Some Qualifications: Precapitalist Commercialism and Its Growth

Yet no sooner have we stated these traditional perspectives than we have to qualify them. Kajsa Ekholm and Jonathan Friedman (1982), for example, have suggested that market activities have played a much greater role in earlier societies than has generally been recognized. They oppose the traditional division of “the world’s history into distinctive market/nonmarket or capitalist/pre-capitalist systems,” and maintain the “point of view that there exists a form of ‘capitalism’ in the ancient world” (1982:87-88). In other words, Ekholm and Friedman object to the very conceptualization of peripheral market societies, or at least claim that this conceptual category does not apply as broadly as ordinarily thought.

Ekholm and Friedman do not claim that there are no differences between ancient societies and modern capitalism; they argue simply that the differences are less great than we have been taught to believe. Other scholars go even further. Barry Gills and Andre Gunder Frank (1992), for example, suggest that there has been extensive commercial activity in many agrarian societies over the last 5,000 years, and that the shift to modern capitalism in the sixteenth century was less radical than is usually thought. They believe that the extent of markets and commercialism over the last few millennia has been greatly underestimated. Gills and Frank rely on studies of precapitalist markets by such social scientists as Morris Silver (1985), Philip Kohl (1978, 1989), and Joan Oates (1978). These scholars show that in ancient agrarian societies there frequently existed large-scale markets, including price-setting markets regulated by supply and demand; private warehouses stocked with goods; merchant middlemen; extensive investment in capital goods; large-scale trade networks; strong profit motives; and the accumulation of capital. Indeed, some societies – the Phoenicians of the late second and early first millennia B.C.E., for example, or the Italian city-states of the thirteenth and fourteenth centuries C.E. – were highly specialized for trade and overwhelmingly dependent on it.

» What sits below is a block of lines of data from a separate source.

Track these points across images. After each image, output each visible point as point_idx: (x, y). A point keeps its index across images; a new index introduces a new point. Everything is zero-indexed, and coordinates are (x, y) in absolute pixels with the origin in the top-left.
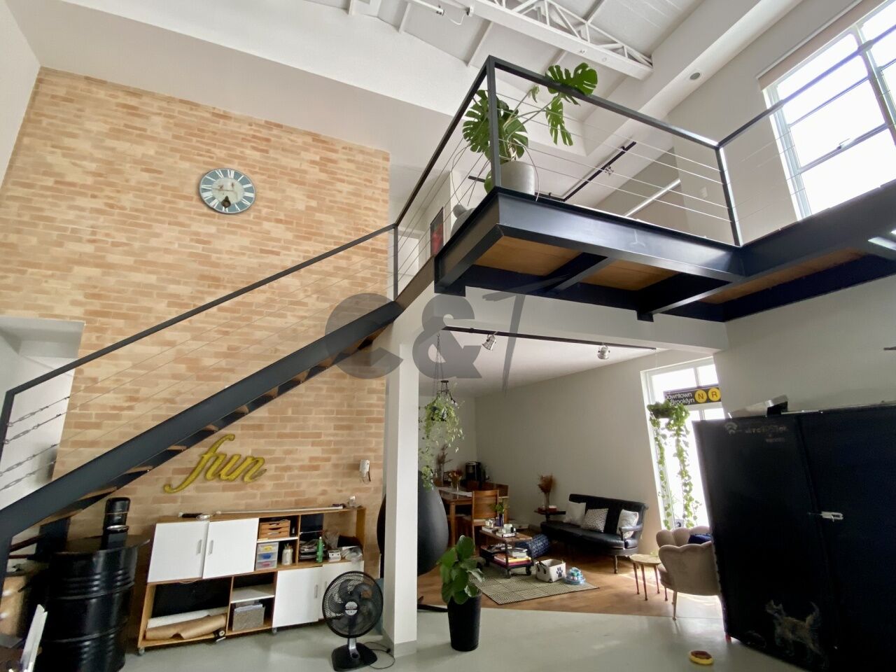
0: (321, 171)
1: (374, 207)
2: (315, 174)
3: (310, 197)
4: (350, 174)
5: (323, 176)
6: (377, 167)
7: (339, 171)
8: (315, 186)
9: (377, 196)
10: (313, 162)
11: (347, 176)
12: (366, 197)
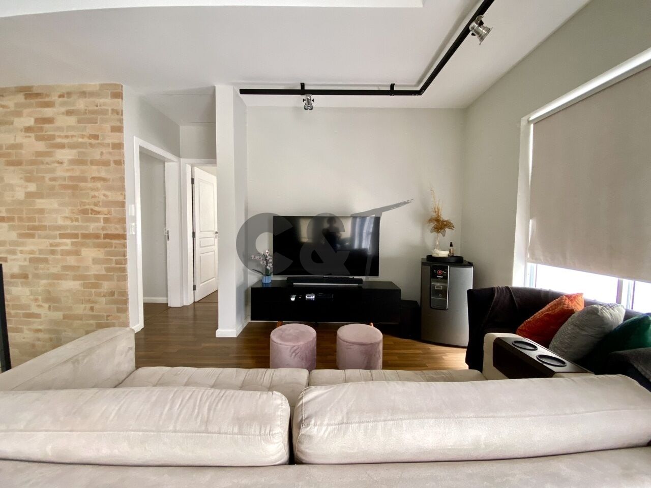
0: (38, 138)
1: (103, 174)
2: (32, 145)
3: (28, 180)
4: (70, 133)
5: (41, 146)
6: (104, 112)
7: (57, 133)
8: (33, 163)
9: (106, 157)
10: (28, 129)
11: (67, 137)
12: (93, 162)
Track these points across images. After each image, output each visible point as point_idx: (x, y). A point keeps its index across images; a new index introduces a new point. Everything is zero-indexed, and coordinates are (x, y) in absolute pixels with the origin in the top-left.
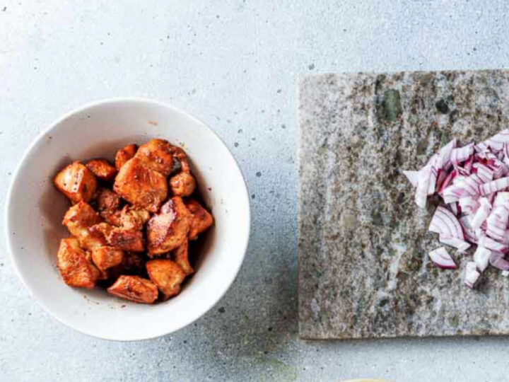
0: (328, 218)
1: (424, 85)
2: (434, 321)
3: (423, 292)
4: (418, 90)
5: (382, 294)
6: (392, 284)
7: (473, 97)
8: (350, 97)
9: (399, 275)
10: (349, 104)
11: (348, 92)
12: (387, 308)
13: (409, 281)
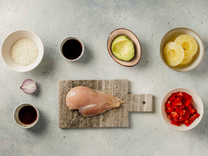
0: (64, 106)
1: (81, 82)
2: (82, 125)
3: (80, 120)
4: (80, 83)
5: (73, 120)
6: (75, 118)
7: (89, 85)
8: (68, 85)
9: (76, 116)
11: (67, 83)
12: (74, 122)
13: (78, 118)
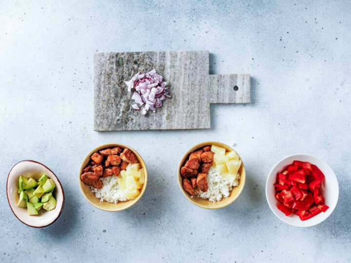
0: (102, 95)
1: (130, 56)
2: (133, 126)
3: (130, 117)
4: (128, 57)
5: (118, 118)
6: (121, 115)
7: (145, 60)
8: (108, 60)
9: (123, 112)
10: (108, 62)
11: (108, 58)
12: (119, 122)
13: (126, 114)
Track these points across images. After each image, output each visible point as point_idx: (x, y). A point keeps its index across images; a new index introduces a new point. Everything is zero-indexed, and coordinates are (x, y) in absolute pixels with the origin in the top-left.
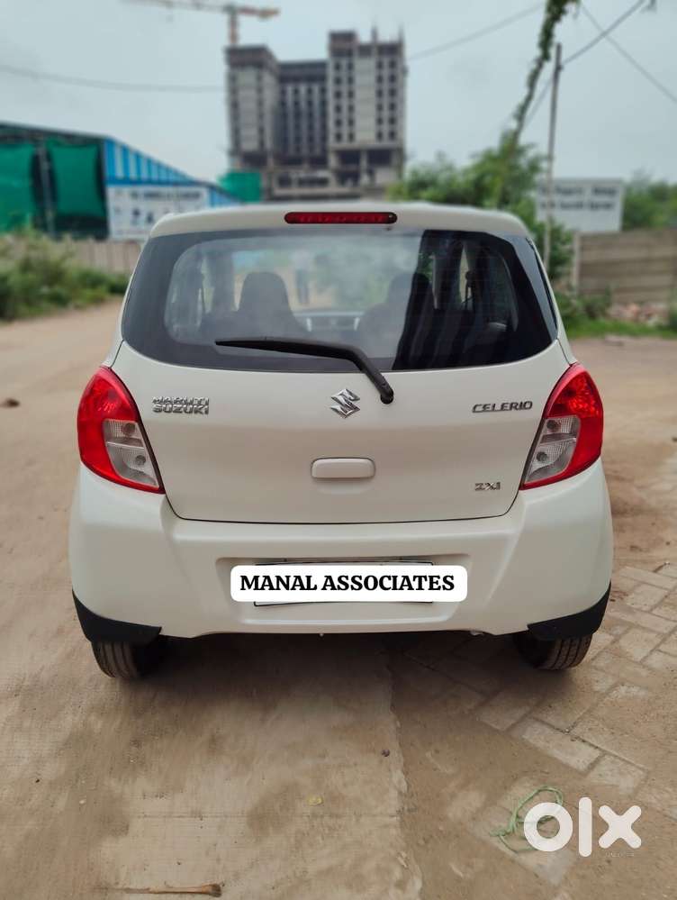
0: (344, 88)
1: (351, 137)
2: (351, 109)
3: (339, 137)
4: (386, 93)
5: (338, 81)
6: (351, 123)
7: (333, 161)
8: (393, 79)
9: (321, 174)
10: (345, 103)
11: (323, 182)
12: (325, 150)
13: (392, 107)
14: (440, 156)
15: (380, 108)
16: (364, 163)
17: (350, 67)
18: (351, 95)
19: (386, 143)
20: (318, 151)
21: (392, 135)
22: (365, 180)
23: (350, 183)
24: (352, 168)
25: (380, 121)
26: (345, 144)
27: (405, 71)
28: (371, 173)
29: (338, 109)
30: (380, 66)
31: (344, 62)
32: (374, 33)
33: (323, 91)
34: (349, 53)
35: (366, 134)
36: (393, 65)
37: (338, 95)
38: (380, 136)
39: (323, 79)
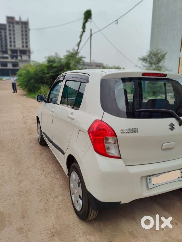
0: (12, 32)
1: (15, 46)
2: (14, 38)
3: (11, 46)
4: (24, 35)
5: (10, 30)
6: (14, 42)
7: (9, 52)
8: (26, 31)
9: (6, 56)
10: (12, 36)
11: (7, 58)
12: (6, 49)
13: (26, 39)
14: (56, 54)
15: (23, 39)
16: (19, 54)
17: (13, 27)
18: (14, 34)
19: (25, 48)
20: (4, 49)
21: (27, 46)
22: (19, 58)
23: (15, 58)
24: (15, 54)
25: (23, 42)
26: (13, 48)
27: (29, 30)
28: (21, 56)
29: (10, 38)
30: (22, 27)
31: (12, 25)
32: (20, 18)
33: (5, 33)
34: (13, 23)
35: (19, 45)
36: (26, 28)
37: (10, 34)
38: (23, 46)
39: (5, 29)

Gills and Frank make an extremely important point, and it has become increasingly clear in recent years that the traditional view of the limited significance of markets in the precapitalist world must be strongly qualified. Market behavior and institutions were rarely if ever dominant in precapitalist societies, but in many of them, especially the more advanced agrarian ones, market activities played an important role. Indeed, since about 5000 B.P. there has been an important process of expanding world commercialization (Sanderson, 1994b). The existence of such a process is indicated by growth in the size and density of trade networks, as well as by increases in the number of large cities and the size of these cities. In the first few centuries after 5000 B.P. most trade networks were relatively small and a limited quantity of goods passed through them. Trade networks were either local or, at best, regional in scope. By about 2200 B.P. – in the early beginnings of the ancient Roman world – there had emerged a large-scale trade network stretching all the way from China through the Middle East to Mediterranean Europe (Curtin, 1984). This was a trade network obviously spread over a large portion of the world, and a much greater quantity of goods passed through this network than anything seen in the local or regional trade networks of earlier times. By about C.E. 1000 trade networks had become even more extensive and with a still greater volume of trade (McNeill, 1982; Wilkinson, 1992). The growth of cities tells the same story. In 4250 B.P. there were only 8 cities in the world with populations greater than 30,000, but by 2430 B.P. there were 51 cities of this size, together totalling 2,877,000 in population. After a decline in cities following the fall of Rome, the process of urbanization accelerated once again. By C.E. 1000 there were 70 cities having populations between 40,000 and 450,000 (totalling 5,629,000), and by C.E. 1500 there were over 75 cities with populations between 45,000 and 672,000 (totalling 7,454,000) (Wilkinson 1992, 1993).